Anas insiste néanmoins sur la nécessité de garder la gouvernance : même externalisée, la responsabilité de la sécurité reste celle de l’organisation, qui doit définir les objectifs, valider les choix et contrôler la qualité des services rendus. En matière d’outils, mieux vaut choisir quelques solutions bien intégrées, faciles à piloter et dont l’efficacité est mesurable, plutôt que d’accumuler des produits redondants qui génèrent plus de complexité que de valeur ajoutée. Enfin, mettre en place un plan de réponse aux incidents simple et testé est indispensable : savoir qui contacter en cas de problème, comment isoler un système compromis, comment communiquer en interne et en externe, et comment restaurer l’activité rapidement.
Ces quelques mesures, accessibles et pragmatiques, permettent déjà de réduire considérablement la surface d’attaque et d’améliorer la résilience.
Parcours professionnel et compétences
Pour celles et ceux qui aspirent à rejoindre le domaine de la cybersécurité, Anas Chanaa trace un chemin fait de curiosité, d’apprentissage continu et de pratique concrète. Les fondamentaux techniques restent indispensables : une solide compréhension des réseaux (protocoles, architecture, segmentation), des systèmes d’exploitation (Linux, Windows, Unix), et des mécanismes de sécurité applicative (OWASP, développement sécurisé).

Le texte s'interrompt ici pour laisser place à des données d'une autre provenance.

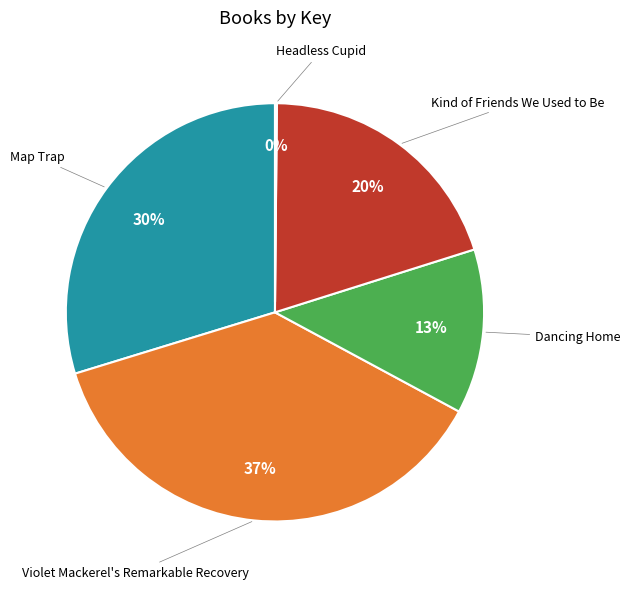

To the nearest percent, what is the average slice percentage?

20%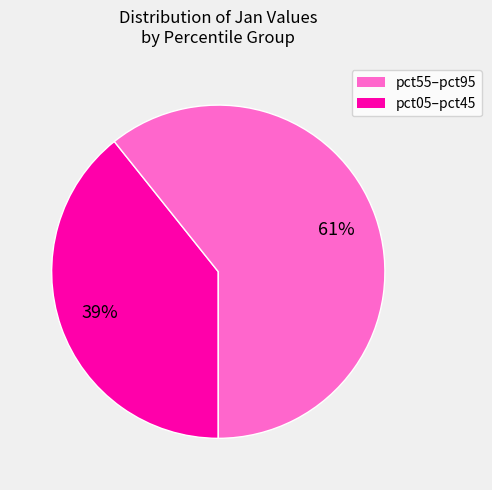

To the nearest percent, what is the average slice percentage?

50%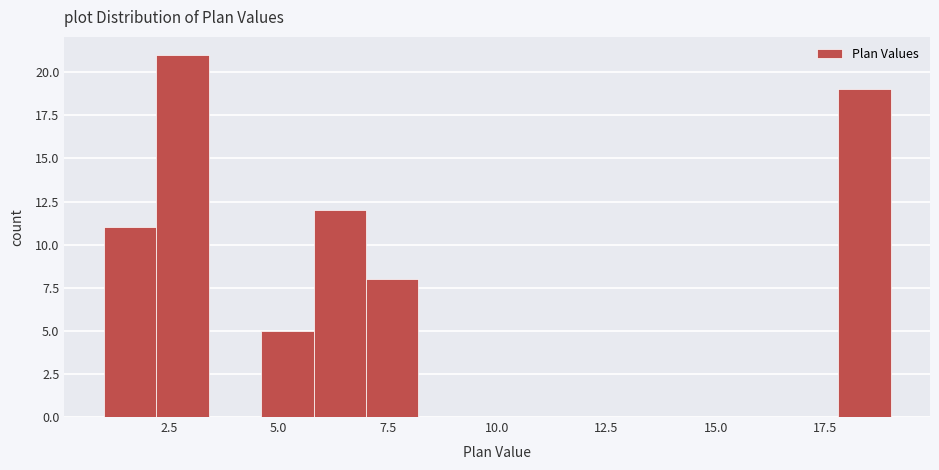

Read against the x-axis, roughly where is the centre of the tallest bar?

3.0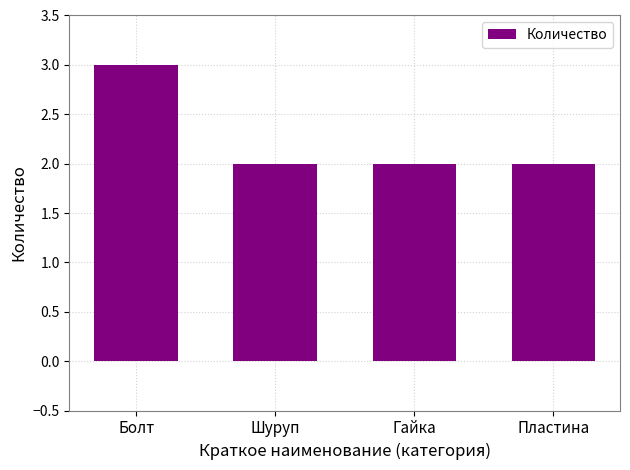

What is the change in value from Болт to Шуруп?

-1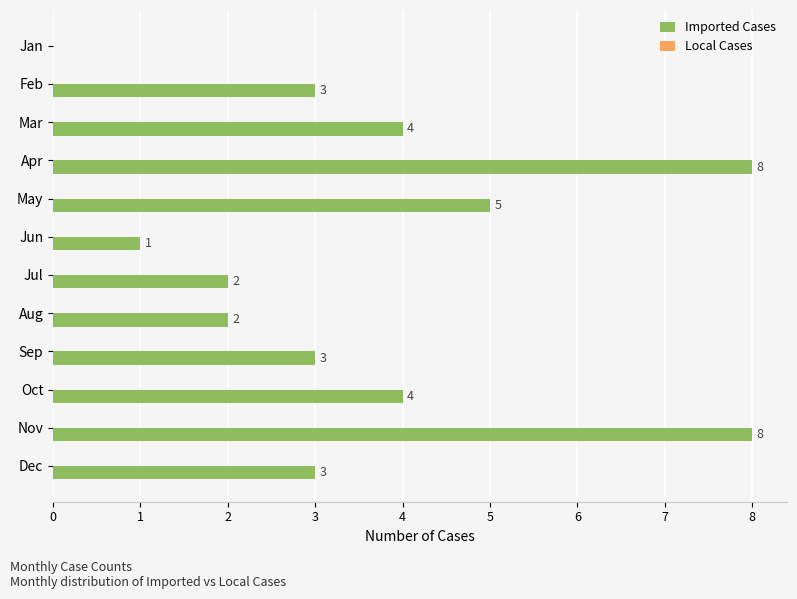

Which has a higher value, Nov or Feb?

Nov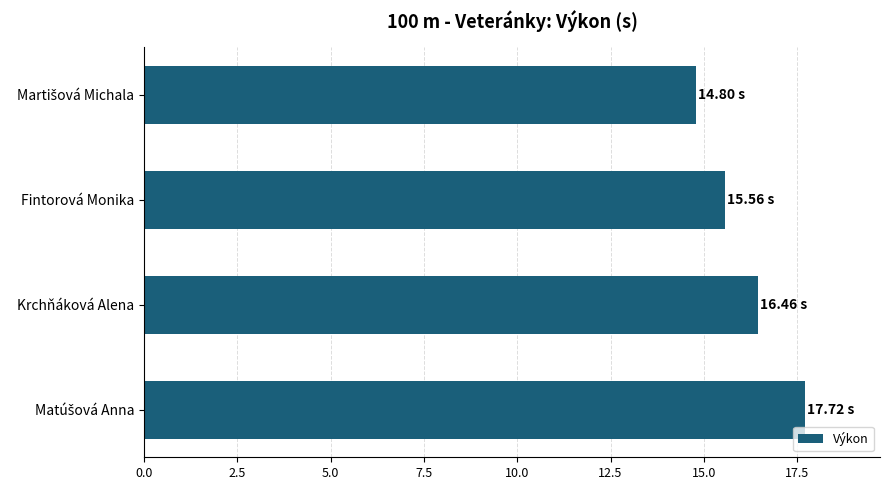

What is the change in value from Fintorová Monika to Krchňáková Alena?

+0.9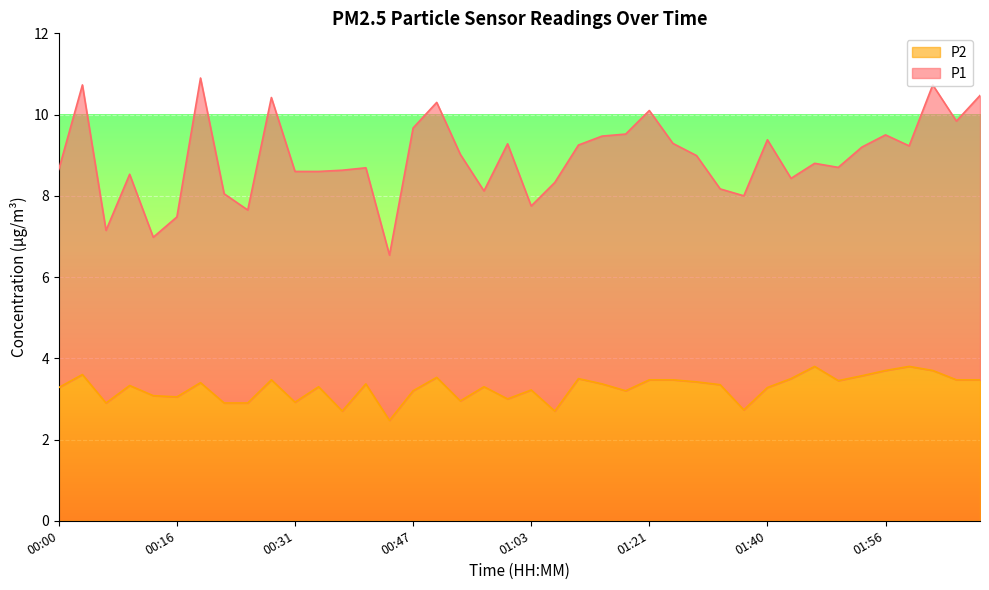

At which label does the data first exceed 3?

00:00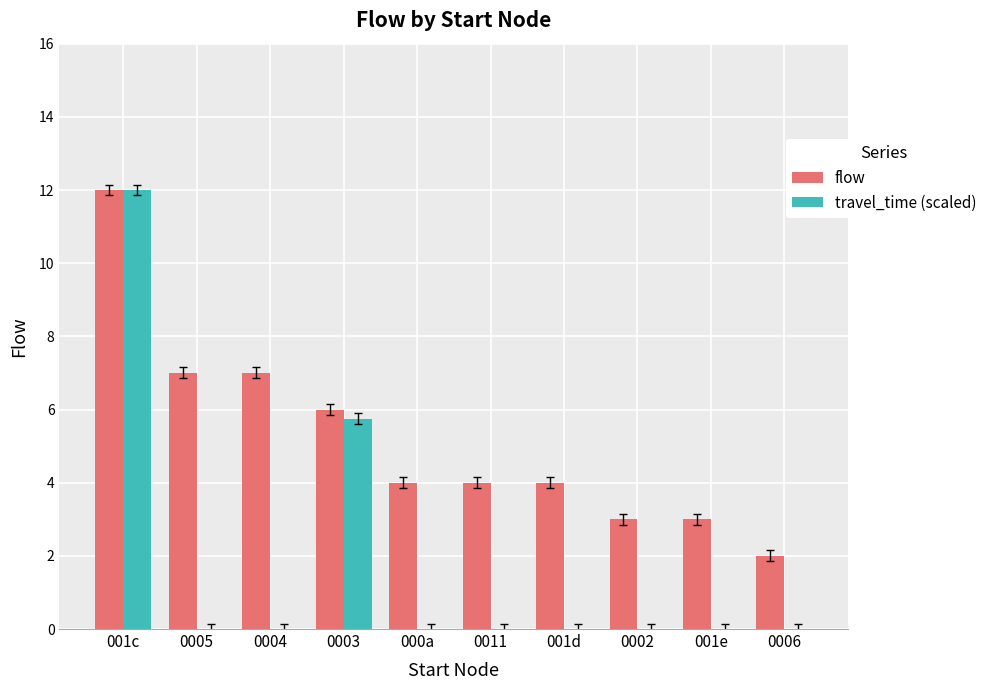

Is it true that travel_time (scaled) equals 4.5 at 0004?

False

La maîtrise de la gestion des identités et des accès (IAM), ainsi que des enjeux spécifiques au cloud (AWS, Azure, GCP), est devenue incontournable dans un monde où les infrastructures sont de plus en plus hybrides et distribuées. Les compétences en audit et en gestion des risques permettent de structurer la démarche et de dialoguer avec les directions. Mais au-delà de la technique, Anas souligne l’importance des soft skills : la capacité à communiquer clairement avec des interlocuteurs non techniques, à expliquer les enjeux de sécurité en termes business, à gérer une crise avec sang-froid et à coordonner des équipes pluridisciplinaires.
Les certifications reconnues, telles que ISO 27001 Lead Implementer, SOC Analyst, Cloud Security Specialist ou encore les certifications SANS/GIAC, constituent des atouts précieux pour structurer ses connaissances et valoriser son expertise sur le marché. Mais Anas rappelle que la cybersécurité est un domaine en perpétuelle évolution : la veille, la participation à des conférences, les échanges au sein de communautés et la pratique régulière (CTF, labs, bug bounty) sont tout aussi essentiels que les diplômes pour rester à jour et pertinent.
Pour finir…
Le message qu’Anas Chanaa souhaite avant tout transmettre est simple, mais fondamental : la cybersécurité est un processus continu, pas un produit qu’on achète une fois pour toutes. Aucun outil miracle, aussi sophistiqué soit-il, ne garantira une protection absolue. Ce qui fait la différence, c’est la combinaison d’une hygiène rigoureuse, d’une gouvernance claire, d’une préparation aux incidents et d’une culture de la sécurité partagée par tous les collaborateurs.
Investir dans ces dimensions, souvent moins spectaculaires que l’achat de solutions techniques tape-à-l’œil, apporte le meilleur retour sur investissement et permet de construire une résilience durable. La collaboration entre équipes IT, responsables métier et direction est le ciment de cette démarche : elle assure que les décisions de sécurité sont alignées sur les objectifs stratégiques de l’organisation, que les risques sont compris et assumés en connaissance de cause, et que chacun se sent responsable de la protection du patrimoine numérique commun.
Dans un monde où les menaces se sophistiquent chaque jour, cette approche globale, pragmatique et humaine reste la meilleure voie pour naviguer en sécurité 🚀.